Data refers to a set of values, which are usually organized by variables (what is being measured) and observational units (members of the sample/population). An example of data is a data matrix in a spreadsheet program, such as Excel or SPSS. Along the upper horizontal line there are the variables (e.g. survey questions) and down the first vertical line there are the observations (e.g. people). In each cell there is a value that is the given observational unit’s value of a given variable.

An example of a data matrix in SPSS program. The figure shows a data matrix of World Economic Freedom data. The countries on each row are observational units or "cases", and the columns of different freedom indexes, such as business freedom, are variables. Each country then has its individual cell scores for the variables.
An example of a data matrix in SPSS program. The figure shows a data matrix of World Economic Freedom data. The countries on each row are observational units or “cases”, and the columns of different freedom indexes, such as business freedom, are variables. Each country then has its individual cell scores for the variables.

Variables are of different types and can be classified in many ways, for example as numerical and categorical variables. Numerical variables are measured by some (usually existing) measures, whereas categorical variables are qualitative, and not necessarily more or less, or bigger and smaller than one another. Another way of classifying variables is according to their measurement scale.

The continuous variable is numerical and it can take, in theory, an infinite amount of values. An example of such a variable is length in centimeters or inches. The discrete variable is also numerical, but differs from a continuous variable in that it takes a finite number of values. An example of a discrete variable is a performance score from 1 to 10. Each value is, in theory, equally far from the subsequent value, so that 4 is exactly the same increase from 3 as 9 is from 8.

If a numerical variable has an absolute zero, the variable can be measured on a ratio scale. A typical example is weight. It can be zero, but definitely not less than that. Therefore we can say that one observation is twice as heavy as the other one. If the variable has no zero point, it has an interval scale, meaning that the distances between different values are same (e.g. from 10 to 20 and from 40 to 50), but the zero point is arbitrary. An example of an interval scale is temperature. A centigrade thermometer can show “0”, but the quality itself, temperature, does not cancel out. The zero point is arbitrary. Therefore we cannot really say that it is “twice as cold” as yesterday.

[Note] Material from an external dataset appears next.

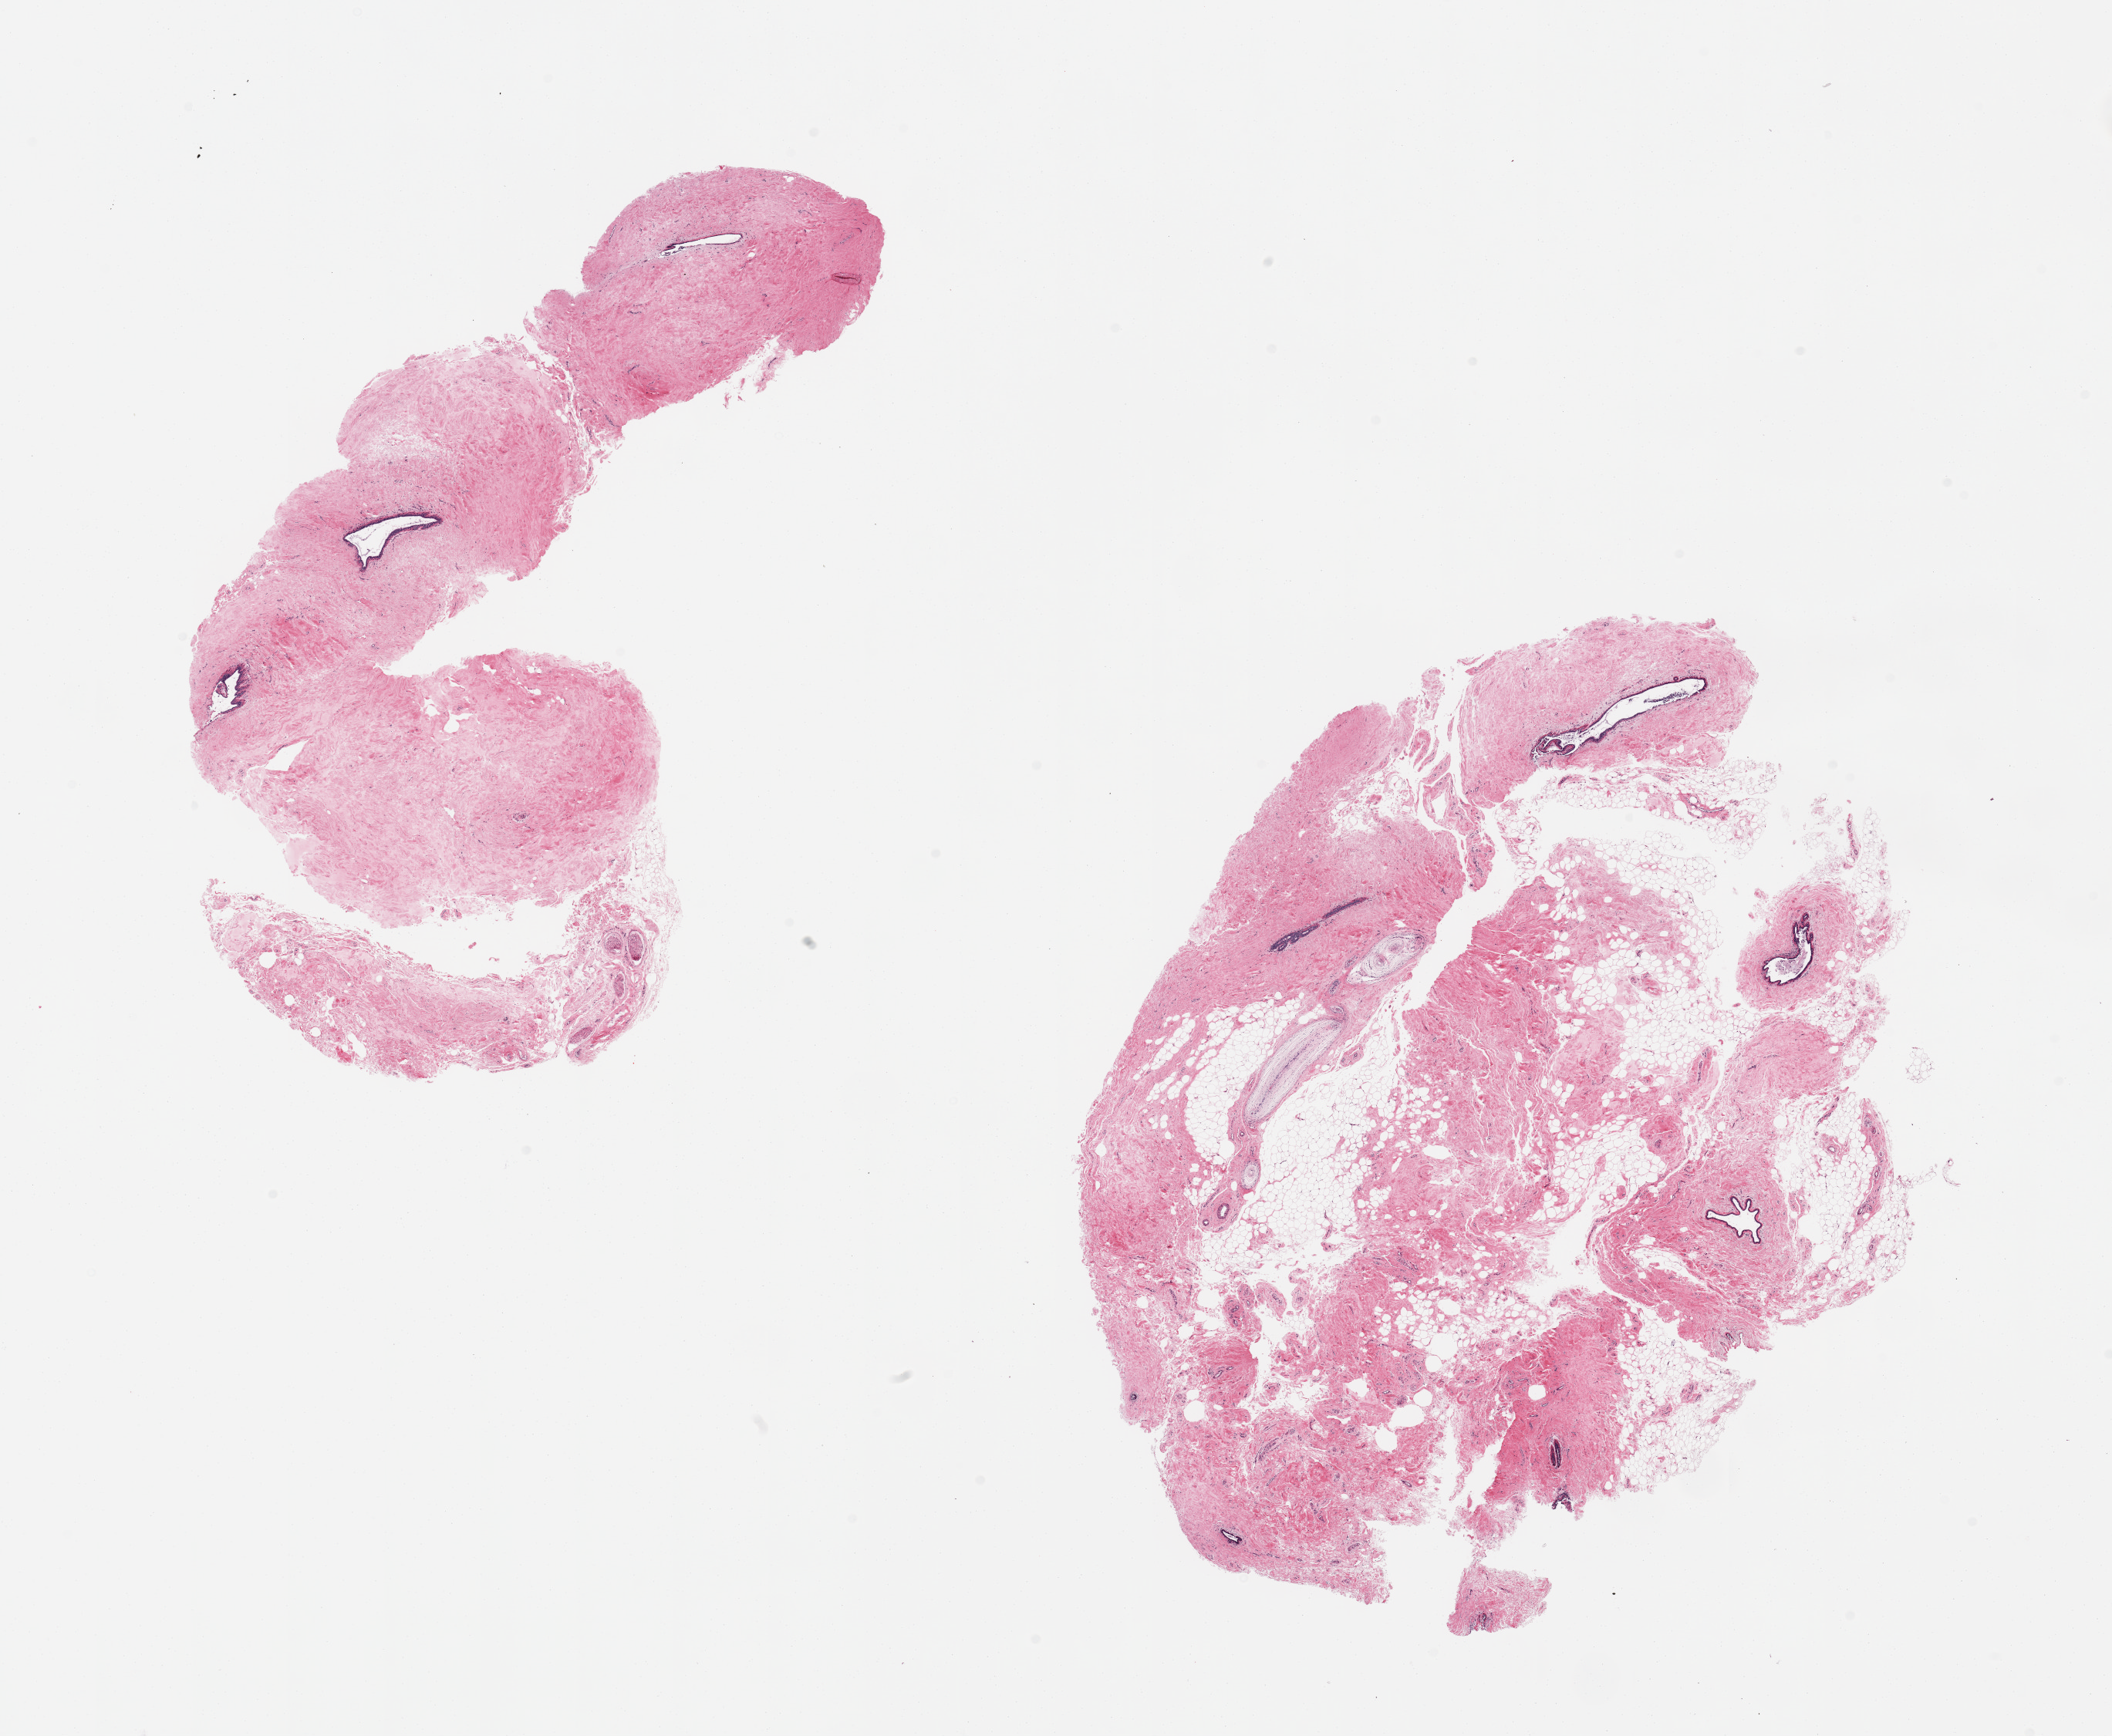
Whole-slide image, haematoxylin and eosin stain — shown as a low-resolution overview of the whole scanned area (about 21.7 x 17.8 mm, slide scanned at 20x). PAXgene-fixed, paraffin-embedded tissue. Target tissue: breast. Tissue donor sample. Female donor.
Reviewer comment on this tissue sample: 2 pieces; atrophic ducts no lobules.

Categorical variables, in turn, can be nominal, in which case there is no order at all: each category has its unique meaning (“What domestic pets do you like most: 1 = cats, 2 = dogs, 3 = hamsters, 4 = bunnies?”). If there is a sense of order there, the variables are called ordinal. A Likert-type scale represents an ordinal measurement: 1 = “not like me at all”, 2 = “not like me”, 3 = “not sure”, 4 = “somewhat like me”, 5 = “very much like me”. A special type of variable is the dichotomous one. It can have only two values (e.g. gender) and it can be interpreted both as numerical and categorical.